The sBLA is based on the Phase DESTINY-Breast03 trial. Patients who were previously treated with trastuzumab and a taxane for HER2-positive unresectable and/or metastatic breast cancer were included in the trial. The risk of disease progression or death is reduced by 72% compared to T-DM1. After one year of treatment, 94.1% were alive in the Enhertu arm compared to 85.9% in the T-DM1 arm. The objective response rate was 79.7% in the Enhertu arm versus 34.2% in the T-DM1 arm.
The drug is in different phases of development for gastric, lung, and colorectal cancer.
Gilead's Trodelvy approved for TNBC in Europe; provides a new option for 3L patients
Approval is based on Phase 3 ASCENT Study
Trodelvy showed improvement in the overall survival versus physician's choice of chemotherapy
Trodelvy (sacituzumab govitecan), a Trop-2-directed antibody-drug conjugate, is approved for treating triple-negative breast cancer patients. Trodelvy is indicated for patients who received two prior lines of therapy, one of which is indicated for advanced disease.

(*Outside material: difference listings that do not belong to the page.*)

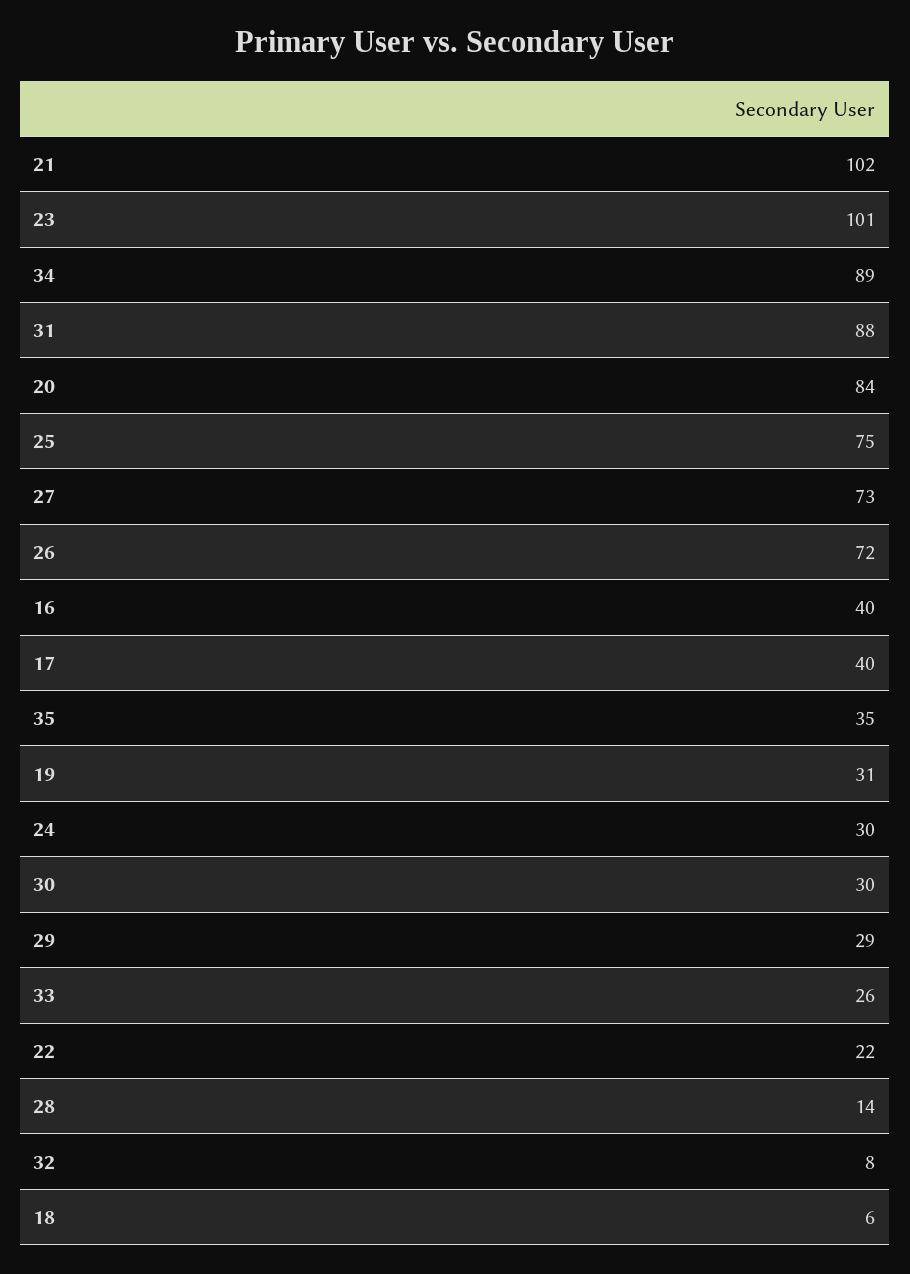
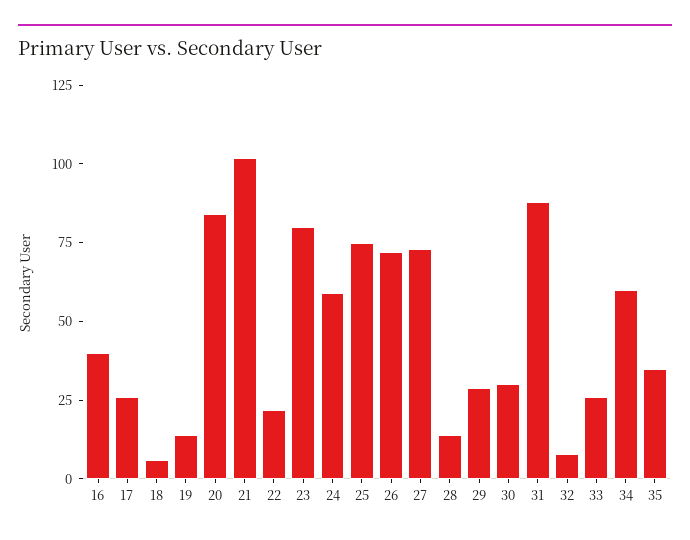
  {
    "21": 102,
-   "23": 101,
+   "23": 80,
-   "34": 89,
+   "34": 60,
    "31": 88,
    "20": 84,
    "25": 75,
    "27": 73,
    "26": 72,
    "16": 40,
-   "17": 40,
+   "17": 25,
    "35": 35,
-   "19": 31,
+   "19": 15,
-   "24": 30,
+   "24": 60,
    "30": 30,
    "29": 29,
    "33": 26,
    "22": 22,
    "28": 14,
    "32": 8,
    "18": 6
  }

The approval is based on the Phase 3 ASCENT Study; Trodelvy demonstrated improvement in the overall survival versus chemotherapy. The risk of death was reduced by 49%; the overall survival was 11.8 months in the Trodelvy arm versus 6.9 months in patients on chemotherapy. The median progression survival improved to 4.8 months from 1.7 months (observed in physician's choice of chemotherapy).

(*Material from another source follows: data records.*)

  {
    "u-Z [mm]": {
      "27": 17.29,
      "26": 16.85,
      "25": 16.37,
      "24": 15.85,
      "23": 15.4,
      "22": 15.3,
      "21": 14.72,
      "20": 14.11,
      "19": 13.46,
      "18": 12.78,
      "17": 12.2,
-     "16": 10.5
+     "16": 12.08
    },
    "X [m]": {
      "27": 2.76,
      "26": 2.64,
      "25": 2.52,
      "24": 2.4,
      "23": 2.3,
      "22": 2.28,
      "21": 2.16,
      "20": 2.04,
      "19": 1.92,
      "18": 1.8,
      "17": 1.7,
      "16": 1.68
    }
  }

Trodelvy was previously approved in Australia, Canada, Great Britain, Switzerland, and the United States for TNBC.
Merck's Keytruda was approved in Europe for certain patients with TNBC
European Commission has approved Keytruda in combination with chemotherapy in patients with triple-negative breast cancer. The drug is approved for a locally recurrent unresectable or metastatic tumor, express PD L1, and patients who have not received prior chemotherapy.

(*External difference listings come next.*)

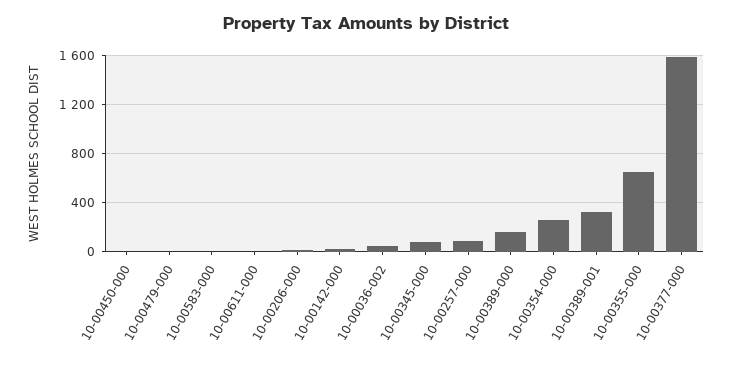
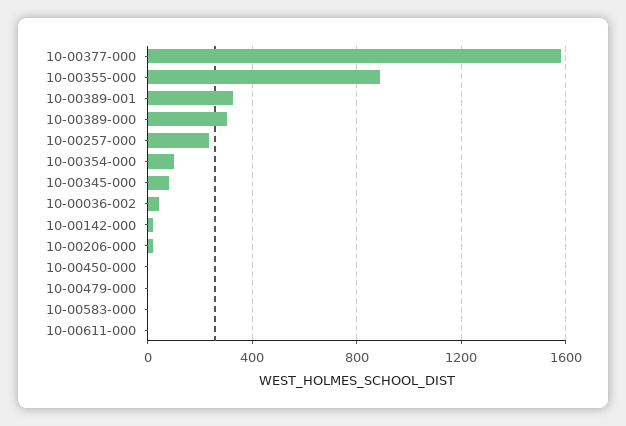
  {
    "10-00450-000": 0,
    "10-00479-000": 0,
    "10-00583-000": 0,
    "10-00611-000": 0,
    "10-00206-000": 0,
    "10-00142-000": 0,
    "10-00036-002": 50,
    "10-00345-000": 100,
-   "10-00257-000": 100,
+   "10-00257-000": 250,
-   "10-00389-000": 150,
+   "10-00389-000": 300,
-   "10-00354-000": 250,
+   "10-00354-000": 100,
    "10-00389-001": 350,
-   "10-00355-000": 650,
+   "10-00355-000": 900,
    "10-00377-000": 1600
  }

The drug was approved based on Phase 3 KEYNOTE-355 Study, in which Keytruda demonstrated statistically significant improvement in overall survival. This is the first breast cancer indication of Keytruda approved within Europe.
The approval is based on the Phase 3 KEYNOTE-355 trial; Keytruda, combined with chemotherapy, reduced the risk of death by 27% versus chemotherapy, progression-free survival increased by 34%. The median overall survival was 23 months in Keytruda plus chemotherapy combination versus 16.1 months in the chemotherapy alone. The median progression-free survival was 9.7 months versus 5.6 months in the chemotherapy alone.